Write out every entry exactly as it appears, omitting the pictures.

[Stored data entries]
|---|
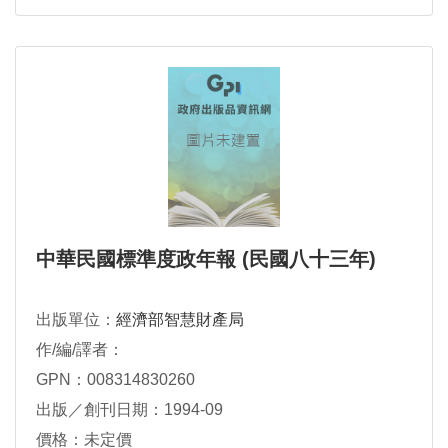
中華民國標準度政年報 (民國八十三年)
出版單位：
經濟部智慧財產局
作/編/譯者：
GPN：008314830260
出版／創刊日期：1994-09
價格：未定價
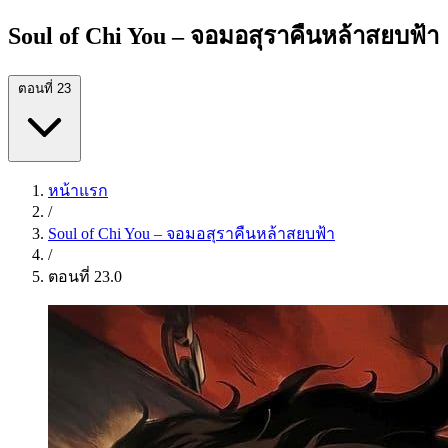
Soul of Chi You – จอมอสุราคืนหล้าสยบฟ้า
ตอนที่ 23
หน้าแรก
/
Soul of Chi You – จอมอสุราคืนหล้าสยบฟ้า
/
ตอนที่ 23.0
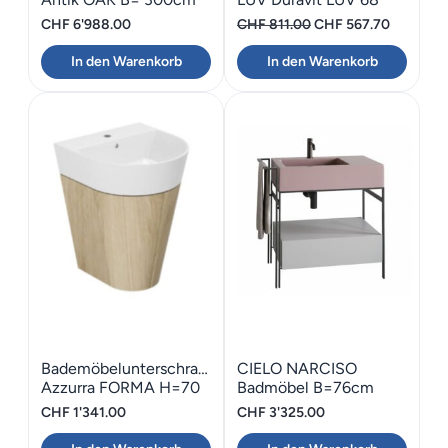
Ursprünglicher
Aktueller
CHF
6'988.00
CHF
811.00
CHF
567.70
Preis
Preis
In den Warenkorb
In den Warenkorb
war:
ist:
CHF 811.00
CHF 567.
Bademöbelunterschrank
CIELO NARCISO
Azzurra FORMA H=70
Badmöbel B=76cm
Türe
CHF
1'341.00
CHF
3'325.00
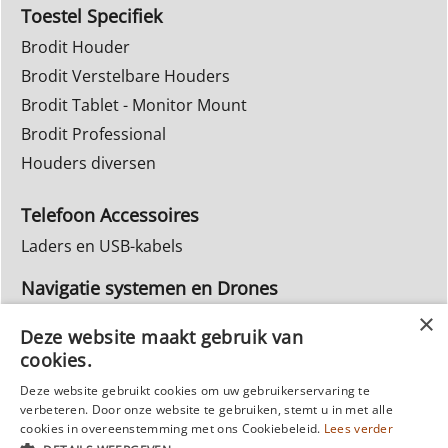
Toestel Specifiek
Brodit Houder
Brodit Verstelbare Houders
Brodit Tablet - Monitor Mount
Brodit Professional
Houders diversen
Telefoon Accessoires
Laders en USB-kabels
Navigatie systemen en Drones
Navigatie systemen
Deze website maakt gebruik van
cookies.
Inbouw Autoradio's
Deze website gebruikt cookies om uw gebruikerservaring te
Info Webwinkel
verbeteren. Door onze website te gebruiken, stemt u in met alle
Ruilen & Retourneren
cookies in overeenstemming met ons Cookiebeleid.
Lees verder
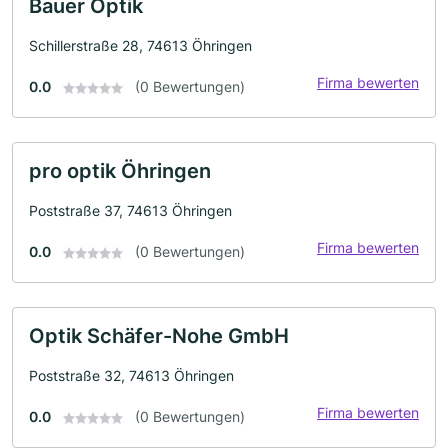
Bauer Optik
Schillerstraße 28, 74613 Öhringen
Firma bewerten
0.0
(0 Bewertungen)
pro optik Öhringen
Poststraße 37, 74613 Öhringen
Firma bewerten
0.0
(0 Bewertungen)
Optik Schäfer-Nohe GmbH
Poststraße 32, 74613 Öhringen
Firma bewerten
0.0
(0 Bewertungen)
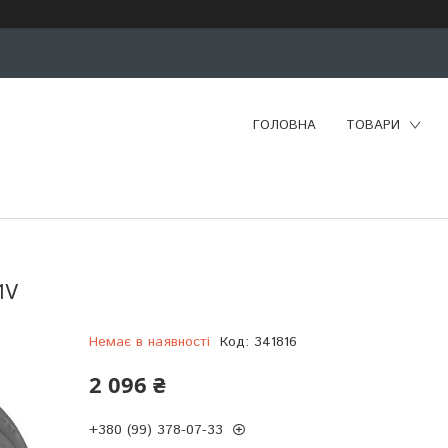
ГОЛОВНА
ТОВАРИ
1V
Немає в наявності
Код:
341816
2 096 ₴
+380 (99) 378-07-33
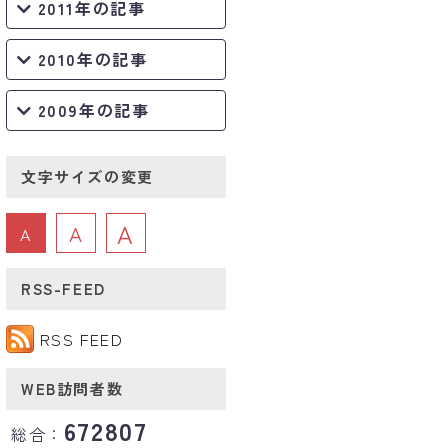
2011年の記事
2010年の記事
2009年の記事
文字サイズの変更
A
A
A
RSS-FEED
RSS FEED
WEB訪問者数
672807
総合：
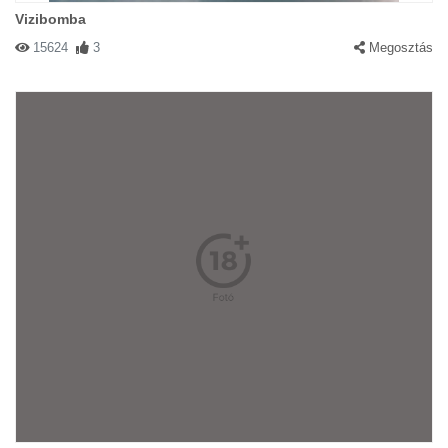
Vizibomba
15624
3
Megosztás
|---|
▶ **Expected answer**
中華民國標準度政年報 (民國八十三年)
出版單位：
經濟部智慧財產局
作/編/譯者：
GPN：008314830260
出版／創刊日期：1994-09
價格：未定價
Soul of Chi You – จอมอสุราคืนหล้าสยบฟ้า
ตอนที่ 23
หน้าแรก
/
Soul of Chi You – จอมอสุราคืนหล้าสยบฟ้า
/
ตอนที่ 23.0
Ursprünglicher
Aktueller
CHF
6'988.00
CHF
811.00
CHF
567.70
Preis
Preis
In den Warenkorb
In den Warenkorb
war:
ist:
CHF 811.00
CHF 567.
Bademöbelunterschrank
CIELO NARCISO
Azzurra FORMA H=70
Badmöbel B=76cm
Türe
CHF
1'341.00
CHF
3'325.00
Toestel Specifiek
Brodit Houder
Brodit Verstelbare Houders
Brodit Tablet - Monitor Mount
Brodit Professional
Houders diversen
Telefoon Accessoires
Laders en USB-kabels
Navigatie systemen en Drones
Navigatie systemen
Deze website maakt gebruik van
cookies.
Inbouw Autoradio's
Deze website gebruikt cookies om uw gebruikerservaring te
Info Webwinkel
verbeteren. Door onze website te gebruiken, stemt u in met alle
Ruilen & Retourneren
cookies in overeenstemming met ons Cookiebeleid.
Lees verder
Bauer Optik
Schillerstraße 28, 74613 Öhringen
Firma bewerten
0.0
(0 Bewertungen)
pro optik Öhringen
Poststraße 37, 74613 Öhringen
Firma bewerten
0.0
(0 Bewertungen)
Optik Schäfer-Nohe GmbH
Poststraße 32, 74613 Öhringen
Firma bewerten
0.0
(0 Bewertungen)
ГОЛОВНА
ТОВАРИ
1V
Немає в наявності
Код:
341816
2 096 ₴
+380 (99) 378-07-33
2011年の記事
2010年の記事
2009年の記事
文字サイズの変更
A
A
A
RSS-FEED
RSS FEED
WEB訪問者数
672807
総合：
Vizibomba
15624
3
Megosztás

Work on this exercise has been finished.